I am very proud of my career and the building of our wealth management business. We have four bio children (and one we picked up as an exchange student in 2012). I am only more proud of them than my business. I felt like the company was our sixth child and we raised it from concept, through infancy and into maturity. The firm was the manifestation of the type of practice I had dreamed about, and I felt was sorely lacking, especially after my time in a major wirehouse brokerage firm. My plan has always been to continue to work and serve my clients well into my seventies.
This plan was abruptly altered on the second day of my stay in the local hospital diagnosed with Covid pneumonia. On this day, I was convinced that I would not make it out of the hospital and, in April 2021 I would be the third child to predecease my parents. Spoiler alert: I made it out and lived to tell about it. Fortunately, I had an amazing staff who stepped up and took care of all of our clients and their needs. Unfortunately, I was out of commission for a while. Longer than I ever anticipated.
I recovered very slowly and a physician friend strongly advised me to get out of bed, go outside, and make myself walk every hour. It was important to keep moving and make my lungs, which were still greatly diminished, keep working. Painstakingly, I did just that. I believe I would have lost a race to the old man from The Carol Burnett Show played by Tim Conway. It may have taken 15 to 20 minutes to make one lap around the outside of my house. Within weeks I could do two laps in the same time.

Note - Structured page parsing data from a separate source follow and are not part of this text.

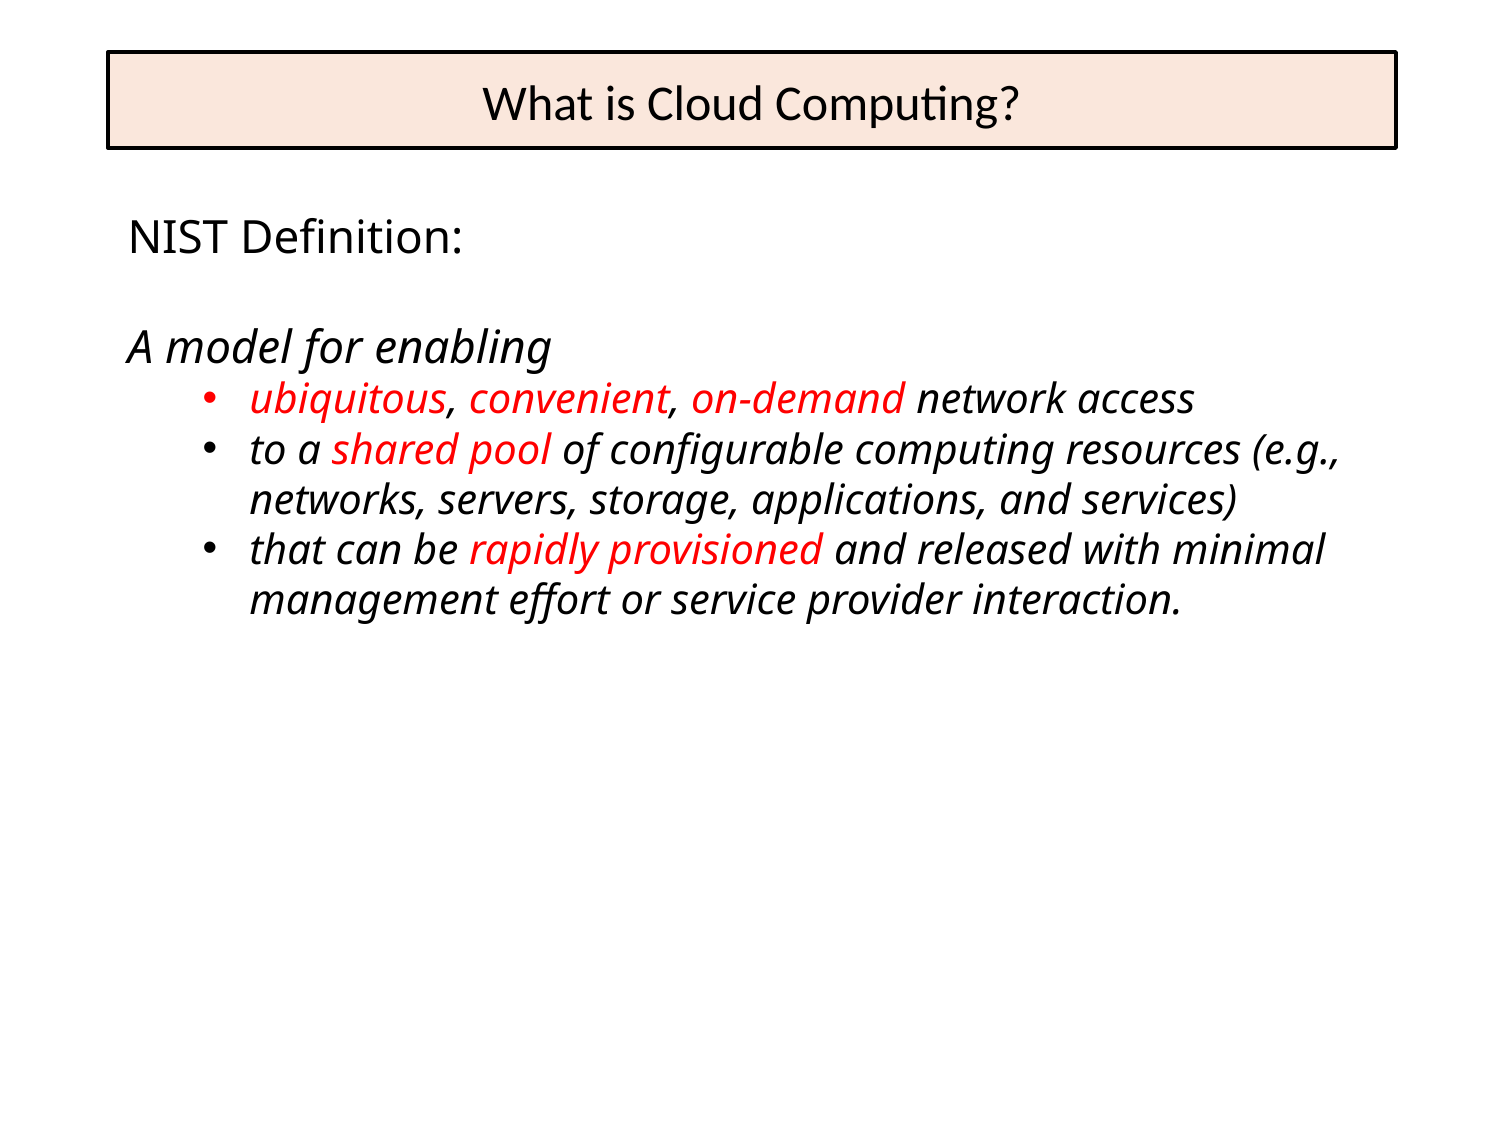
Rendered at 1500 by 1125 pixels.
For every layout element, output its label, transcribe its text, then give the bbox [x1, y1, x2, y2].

list NIST Definition: A model for enabling ubiquitous, convenient, on-demand network access to a shared pool of configurable computing resources (e.g., networks, servers, storage, applications, and services) that can be rapidly provisioned and released with minimal management effort or service provider interaction. [112, 200, 1388, 875]
title What is Cloud Computing? [106, 50, 1398, 150]
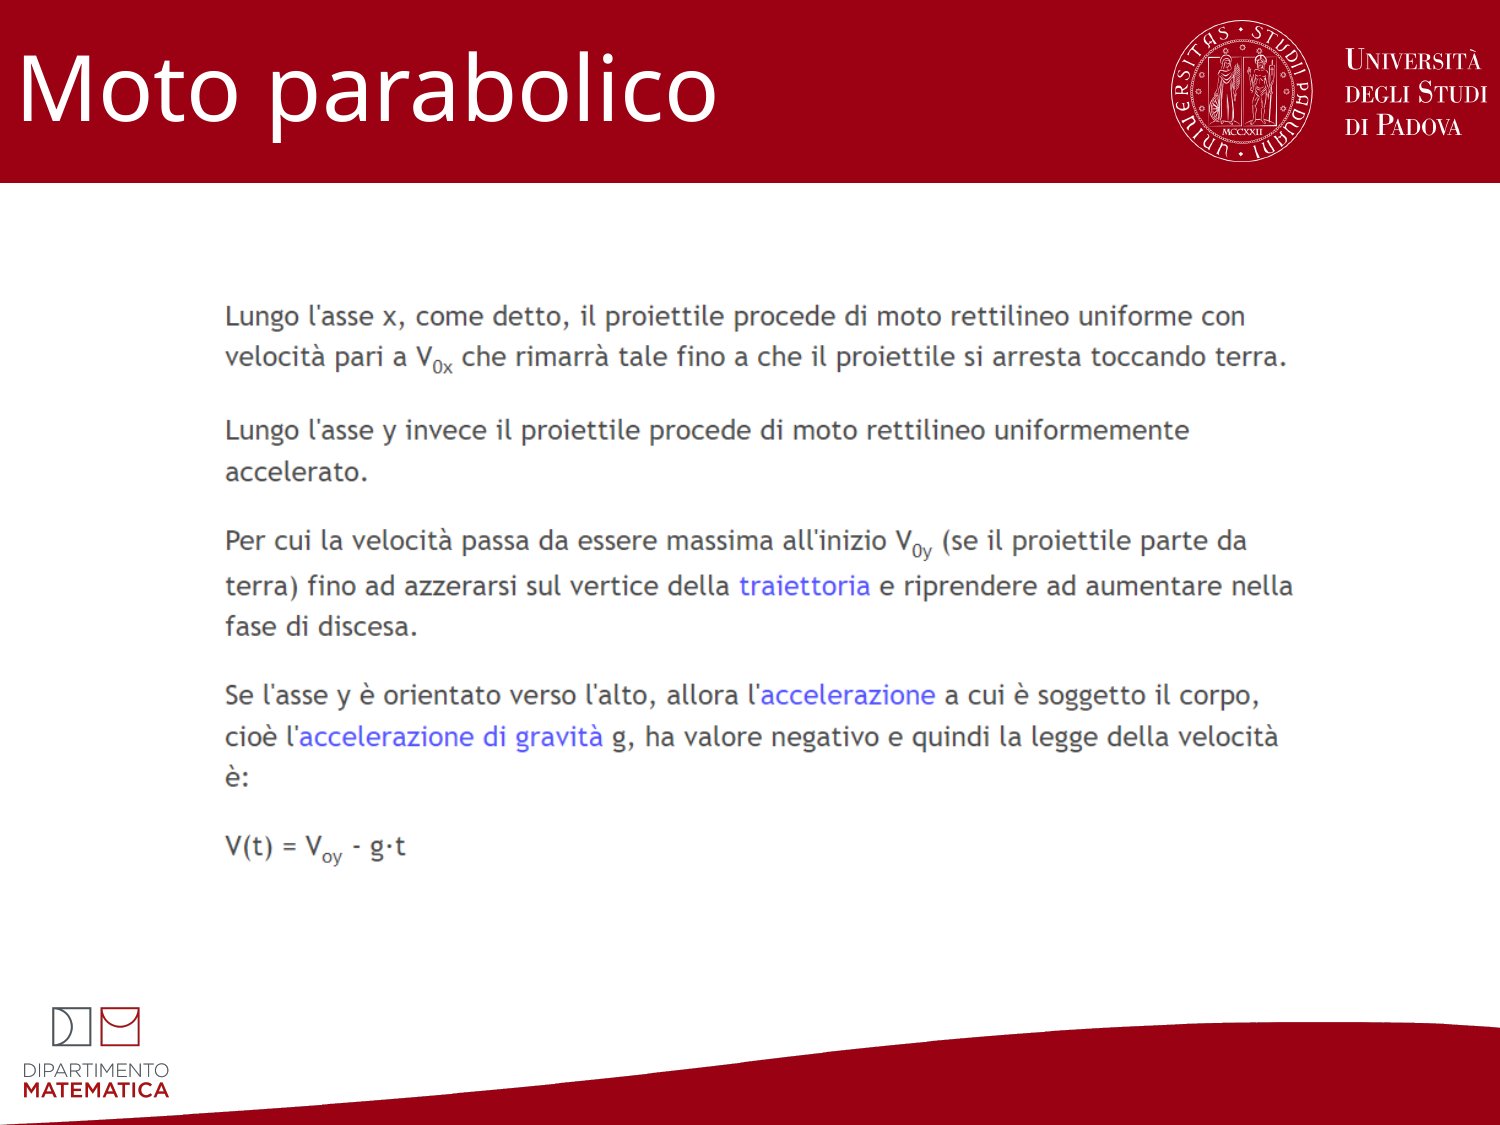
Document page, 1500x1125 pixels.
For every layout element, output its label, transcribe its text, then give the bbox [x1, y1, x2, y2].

picture [1171, 20, 1487, 162]
title Moto parabolico [0, 0, 1159, 183]
picture [0, 1007, 1500, 1125]
picture [210, 295, 1315, 880]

Fast forward several months and I was back at work for maybe four to six hours a day. By July, I found myself right back in the hospital, this time for tachycardia, which is a fancy way to say racing heart. My resting heart rate stayed above 100 beats per minute for 36 hours and between 120 and 150 for over 12. All the while stuck in a hospital bed in the cardiac ward hooked to machines and IVs. It was impossible to walk, even if I was not connected. I was exhausted. I felt like I had just set a personal record for running a marathon.

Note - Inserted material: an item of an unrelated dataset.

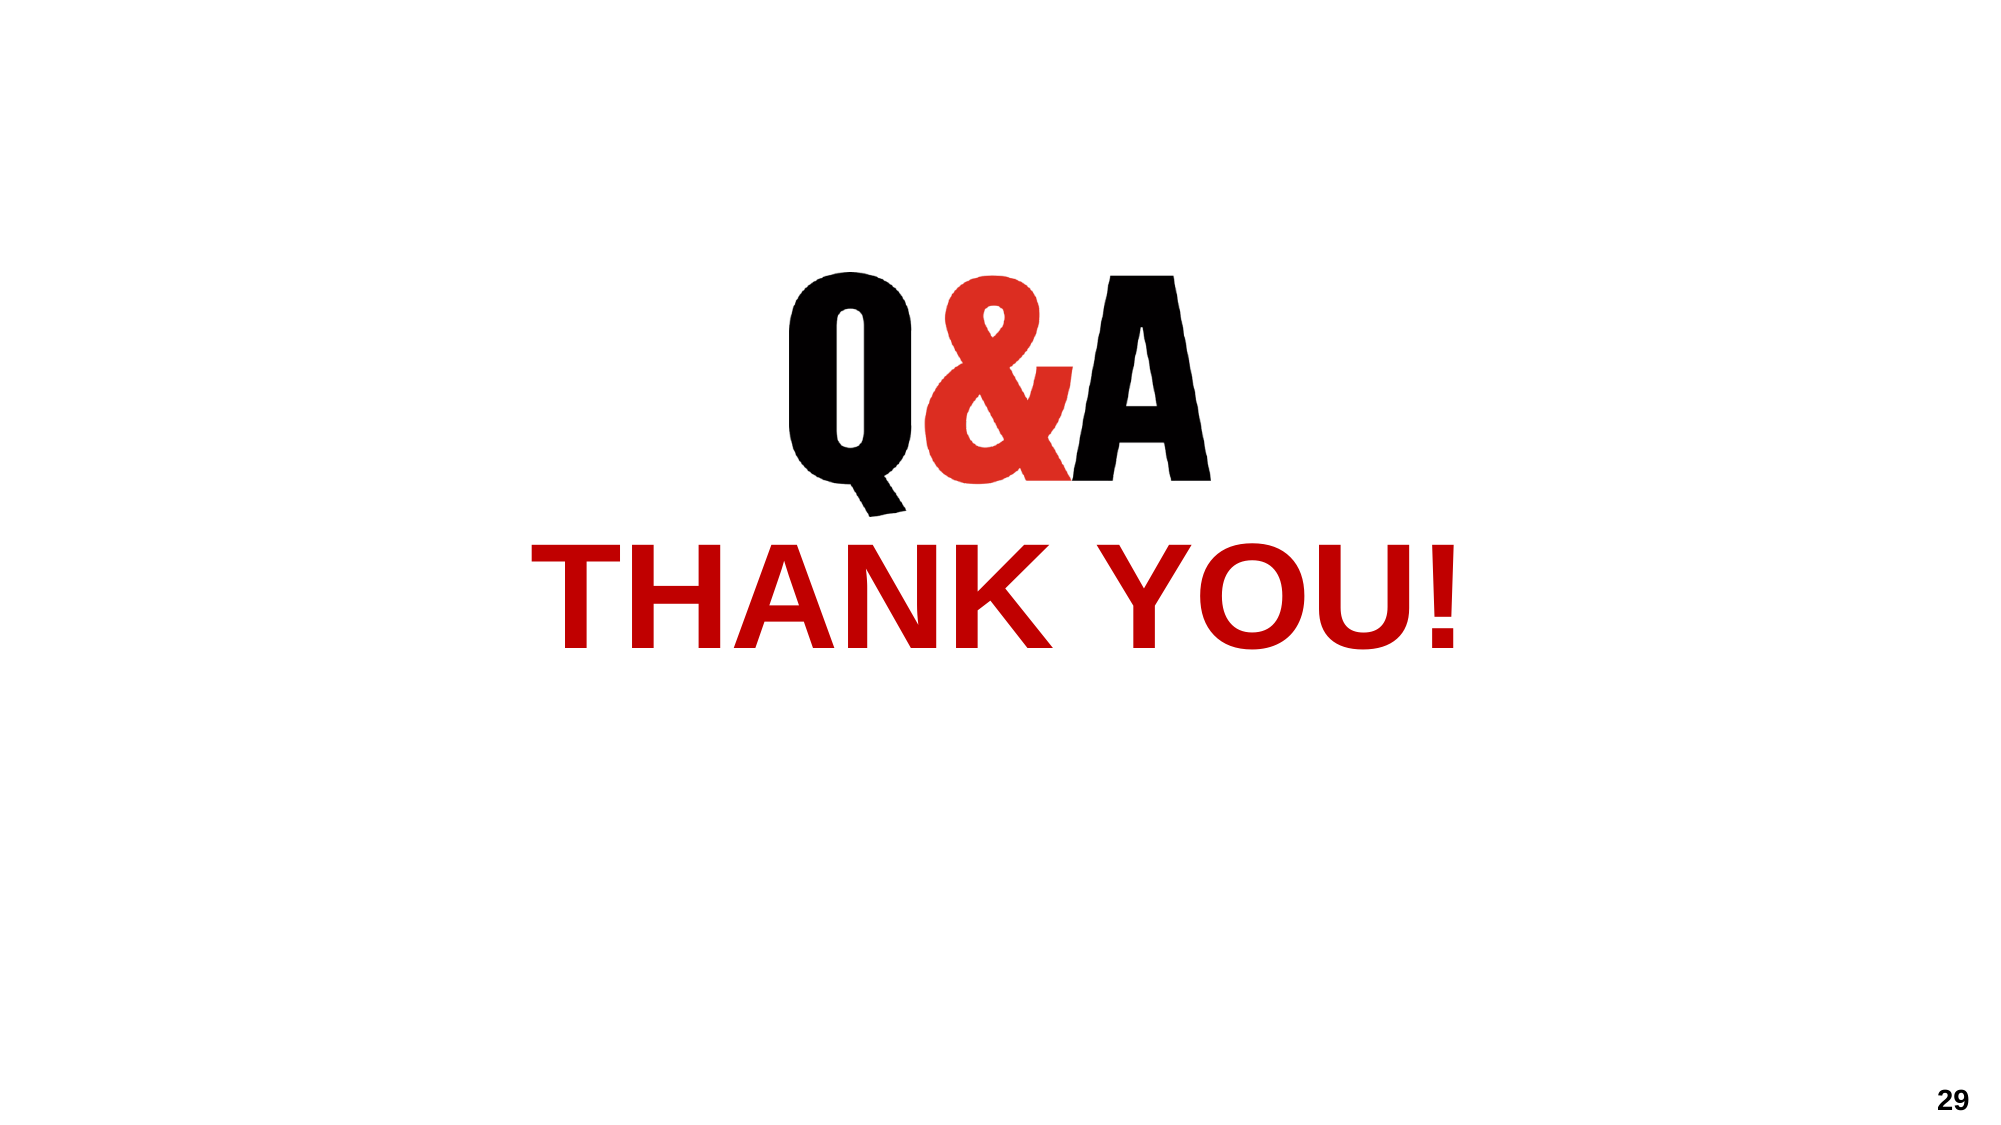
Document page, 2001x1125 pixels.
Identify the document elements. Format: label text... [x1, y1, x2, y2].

text_box THANK YOU! [362, 574, 1638, 798]
picture [789, 272, 1211, 517]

Even though I was scared, I did not think this to be a fatal affliction. But I did realize that it would be impossible to return back to the clients, staff, and career that I loved in the same way. I needed to find a successor who could take over and continue to care for our sixth child. We needed a foster parent.

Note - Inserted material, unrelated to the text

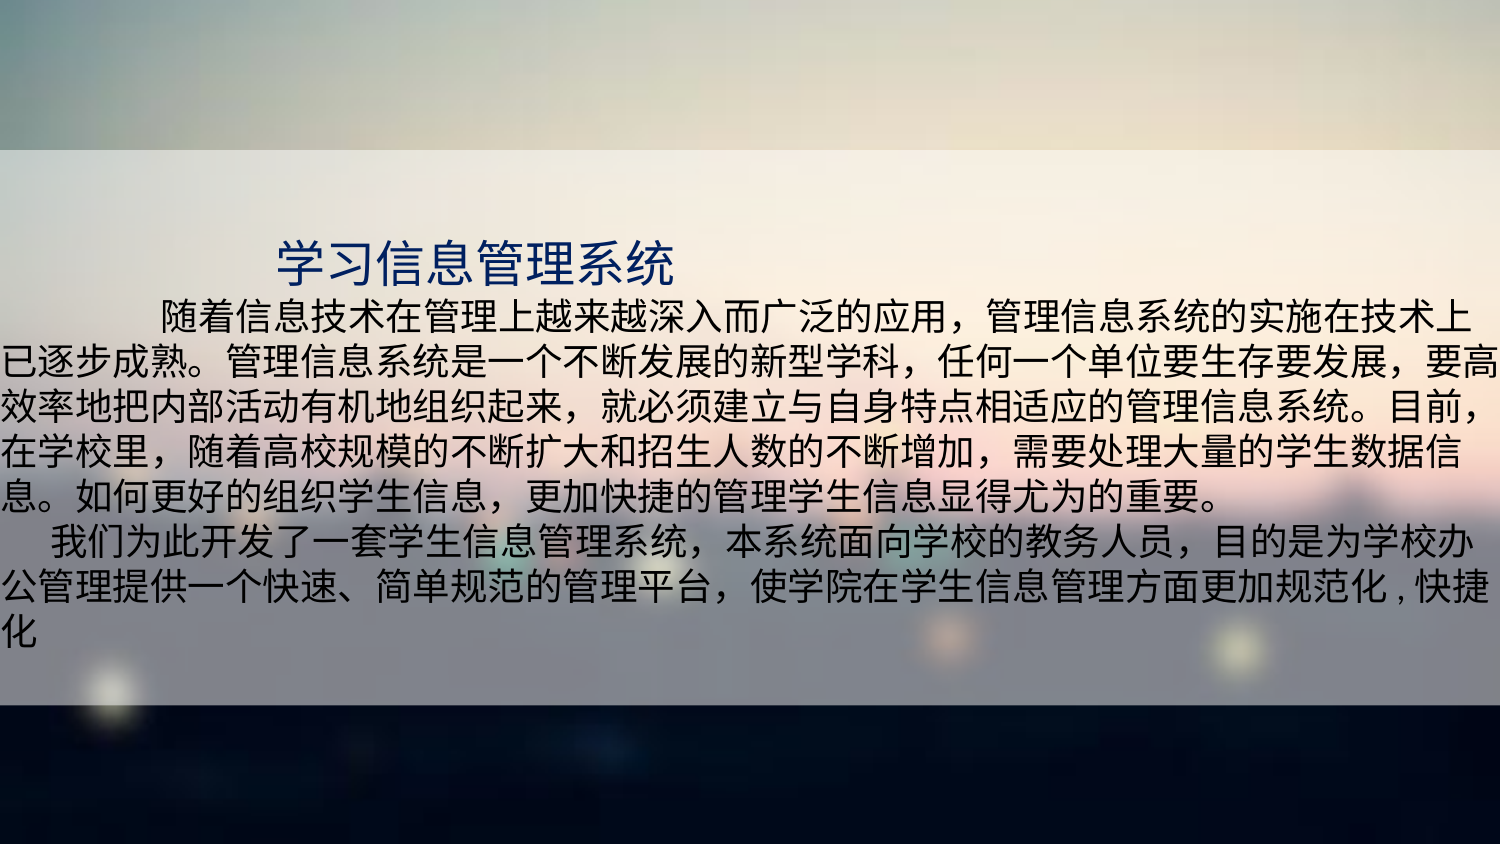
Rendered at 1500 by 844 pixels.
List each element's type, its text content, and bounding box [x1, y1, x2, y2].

We found the right foster parents and sold the firm. I stayed on for a couple of years to make sure that the transition would go smoothly, but I was always tired. I have been tired before. I have worked hard and felt the exhaustion of a job well done. But this was a different type of exhaustion, a fatigue, which could not be refreshed regardless of the hours I could sleep. It was chronic and debilitating. To an outside observer, I probably looked fine, but I would get winded just walking up a flight of stairs (or tying my shoes) and I would hit the proverbial wall by around 4:00 pm. If I chose to push myself and make myself work the hours I needed to, I am convinced that it would not have ended well. I felt like an airline pilot, who after 35 years of flying, developed a twitchy eye. Imperceptible by passengers and staff alike, but aware that it is best for all involved to stop flying.
This led me to explore ways in which I could recover. I groped around in the dark doing my research and working with physicians to try and figure out the source of my fatigue. All signs pointed to “Long Covid” which as it turns out, is a catch-all phrase that means ‘we don’t know what the hell is wrong with you.’
I continued to struggle for the next couple of years with no noticeable improvement in my stamina. As a person who in the past always prided himself on his self-reliance this was devastating. Finally, an MD friend of mine confessed to me that “our kind of medicine” will not be able to solve this for you. He suggested that I go to a functional health doctor, which is what I did two weeks later. At the end of my rope and with no other prospects available, I submitted to a battery of tests.
Guess what? He figured it out. As a result of the tests the doctor determined that I had stage three adrenal fatigue. This was both good and bad news. I suppose it was good to identify what the source of the problem was, but bad in that recovery would take years.
As a refresher from human biology class in high school, the adrenals produce cortisol to help handle stress and, also known as the flight or fight response when faced with a dangerous situation. Mine just shut down, so I had no reserve, my tank was empty. I am about a year and a half removed from that diagnosis and have been working hard to recover my strength, stamina, energy, and resilience. I am so much better than I was before the diagnosis, but not back to 100% yet.
In the year and a half, I have been under his care and direction with a treatment plan, but that only gets you so far. I have continued to research the issue and supplement his treatment plan with my strategies and tactics. It is this last portion that led me to discover more about my health, immune system, and how to support it than I otherwise would have. It is what I have learned that is the impetus for my desire to share what I discovered, which leads me to you, dear reader.
To the extent that you are interested, I hope to keep you engaged. I know that a blog about one person’s health issue is not that interesting. But now that I have time, and I am post-career, I plan on writing and delivering messages that I hope you find uplifting, diverse, educational and, compelling enough that you would want to read the entire post and even share it with someone you love. That is my goal and that is how I got here. I plan to use the written word, videos, an Instagram account, and photos to appeal to you.
Will you love everything? Probably not. Think of a Venn Diagram where two circles overlap greater than 50%. That’s my goal. BTW I love Venn Diagrams. I am glad you are on the journey with me, and I promise not to waste your time.